From the line with "3. 소규모재개발: 역세권(또는 준공업지역)에서 소규모로 주거·도시환경을 개선" to the line with "주민설명회 | ➔ | 후보지 확정 |", retype every line exactly, including those two, and leave out the rest of the data below.

:::

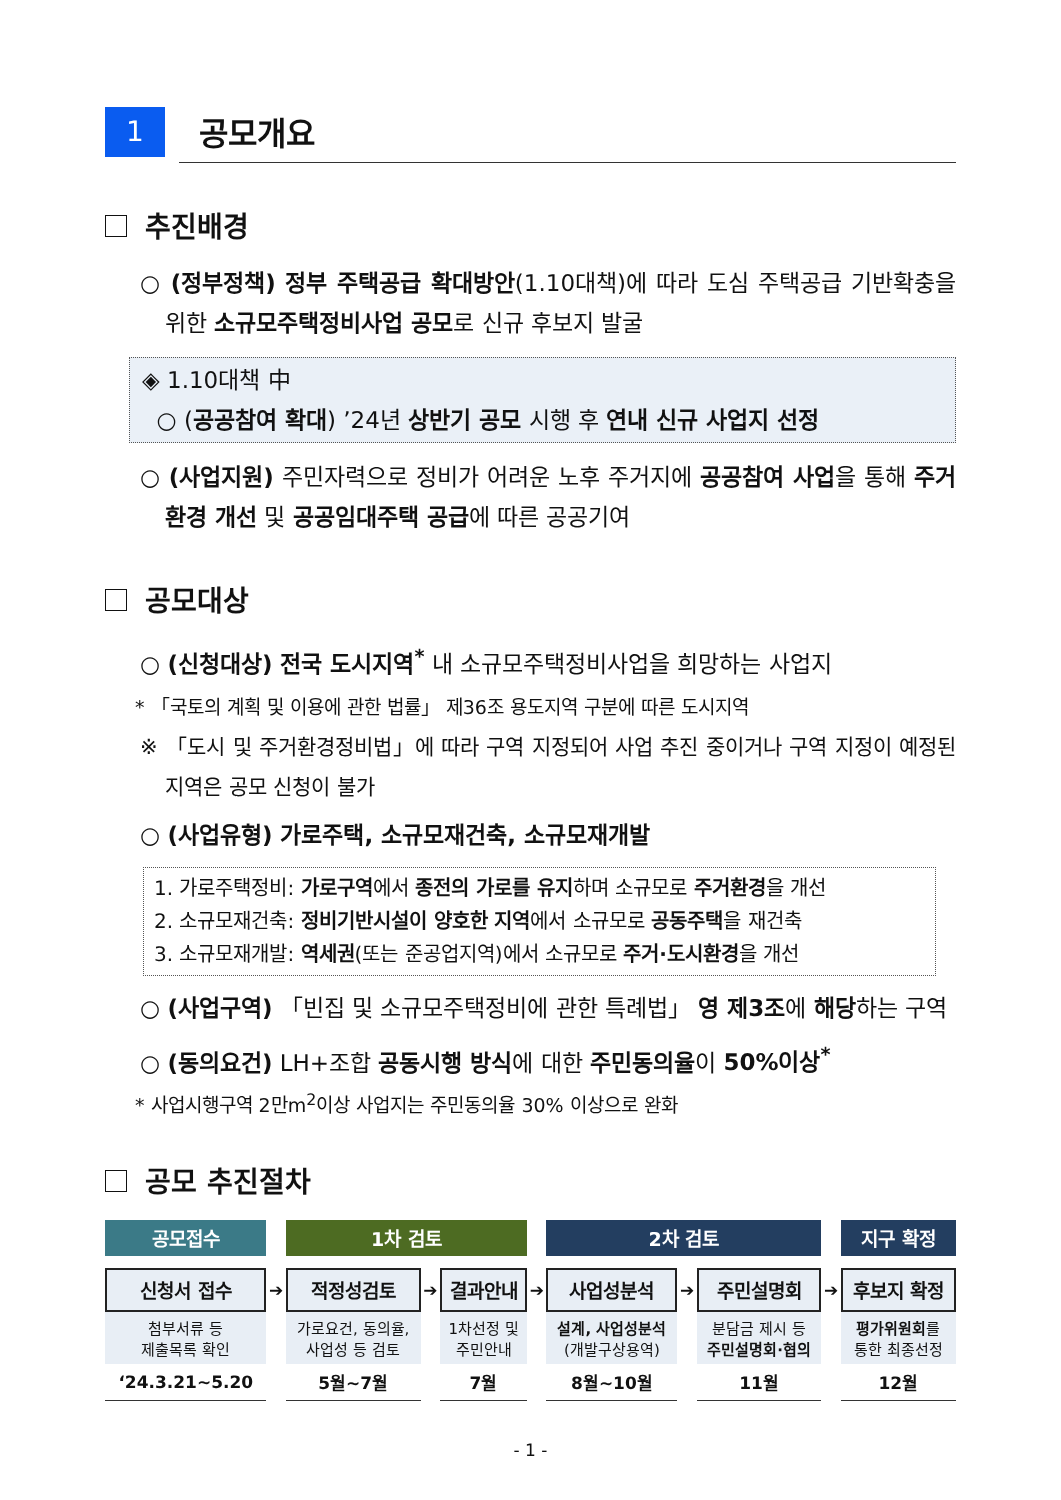1
공모개요
추진배경
○ (정부정책) 정부 주택공급 확대방안(1.10대책)에 따라 도심 주택공급 기반확충을 위한 소규모주택정비사업 공모로 신규 후보지 발굴
◈ 1.10대책 中
○ (공공참여 확대) ’24년 상반기 공모 시행 후 연내 신규 사업지 선정
○ (사업지원) 주민자력으로 정비가 어려운 노후 주거지에 공공참여 사업을 통해 주거환경 개선 및 공공임대주택 공급에 따른 공공기여
공모대상
○ (신청대상) 전국 도시지역<sup>*</sup> 내 소규모주택정비사업을 희망하는 사업지
* 「국토의 계획 및 이용에 관한 법률」 제36조 용도지역 구분에 따른 도시지역
※ 「도시 및 주거환경정비법」에 따라 구역 지정되어 사업 추진 중이거나 구역 지정이 예정된 지역은 공모 신청이 불가
○ (사업유형) 가로주택, 소규모재건축, 소규모재개발
1. 가로주택정비: 가로구역에서 종전의 가로를 유지하며 소규모로 주거환경을 개선
2. 소규모재건축: 정비기반시설이 양호한 지역에서 소규모로 공동주택을 재건축
3. 소규모재개발: 역세권(또는 준공업지역)에서 소규모로 주거·도시환경을 개선
○ (사업구역) 「빈집 및 소규모주택정비에 관한 특례법」 영 제3조에 해당하는 구역
○ (동의요건) LH+조합 공동시행 방식에 대한 주민동의율이 50%이상<sup>*</sup>
* 사업시행구역 2만m<sup>2</sup>이상 사업지는 주민동의율 30% 이상으로 완화
공모 추진절차
| 공모접수 | | 1차 검토 | | | | 2차 검토 | | | | 지구 확정 |
| 신청서 접수 | ➔ | 적정성검토 | ➔ | 결과안내 | ➔ | 사업성분석 | ➔ | 주민설명회 | ➔ | 후보지 확정 |
| 첨부서류 등 제출목록 확인 | | 가로요건, 동의율, 사업성 등 검토 | | 1차선정 및 주민안내 | | 설계, 사업성분석 (개발구상용역) | | 분담금 제시 등 주민설명회·협의 | | 평가위원회 를 통한 최종선정 |
| ‘24.3.21~5.20 | | 5월~7월 | | 7월 | | 8월~10월 | | 11월 | | 12월 |
- 1 -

:::

[Task answer]
3. 소규모재개발: 역세권(또는 준공업지역)에서 소규모로 주거·도시환경을 개선
○ (사업구역) 「빈집 및 소규모주택정비에 관한 특례법」 영 제3조에 해당하는 구역
○ (동의요건) LH+조합 공동시행 방식에 대한 주민동의율이 50%이상<sup>*</sup>
* 사업시행구역 2만m<sup>2</sup>이상 사업지는 주민동의율 30% 이상으로 완화
공모 추진절차
| 공모접수 | | 1차 검토 | | | | 2차 검토 | | | | 지구 확정 |
| 신청서 접수 | ➔ | 적정성검토 | ➔ | 결과안내 | ➔ | 사업성분석 | ➔ | 주민설명회 | ➔ | 후보지 확정 |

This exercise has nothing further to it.